Y tres jóvenes que aún no habían nacido: Daniel Gallardo, de 31 años; David Valdez, de 21; y Axel Garfias, de 17. Ellos no se conformaron con los relatos fragmentados. Investigaron durante muchos años, recopilaron actas, documentos, fotografías, testimonios, develaron mitos, recalcularon números y recuperaron los nombres de las víctimas en una lista “para honrarlos y recordarnos que detrás de cada cifra hubo una vida, una familia, un lugar vacío que aún duele”. Reconstruyeron la memoria de escuelas, hospitales, oficinas, viviendas, edificios que, de otra manera, habrían quedado en el olvido. Con todo ello armaron el libro “Lo que el terremoto se llevó: un trágico despertar”, una exhaustiva compilación sobre aquel 19 de septiembre. En él cuentan cómo era el país y cómo se transformó en un instante. Es la memoria de un día que reveló de qué somos capaces los habitantes del entonces Distrito Federal: resistir, reconstruir, tender la mano a los nuestros… y también a los demás.

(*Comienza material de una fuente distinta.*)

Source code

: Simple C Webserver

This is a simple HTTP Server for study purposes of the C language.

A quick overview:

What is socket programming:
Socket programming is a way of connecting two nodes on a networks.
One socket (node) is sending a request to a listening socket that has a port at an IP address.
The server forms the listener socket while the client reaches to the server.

Ahí estábamos todos, bajo el mural Sueño de una tarde dominical en la Alameda Central, que Diego Rivera pintó en 1947, dentro de un museo erigido en el antiguo estacionamiento del Hotel Regis: ese que pasó de ser símbolo de grandeza a emblema de tragedia. Honrando, recordando, todos conmovidos. Todos, menos una figura al centro de la pared de quince metros: la Catrina, con su eterna e irónica sonrisa.

Un reconocimiento a Daniel, David y Axel por su empeño en rescatar las páginas ocultas de nuestra historia, por transmitirla a quienes no la vivieron, y por recordarnos con su trabajo que la vida es frágil y que la solidaridad está ahí, duerme debajo de los días, de los riesgos invisibles pero siempre presentes; y no, no debería esperar al estruendo del desastre para despertar.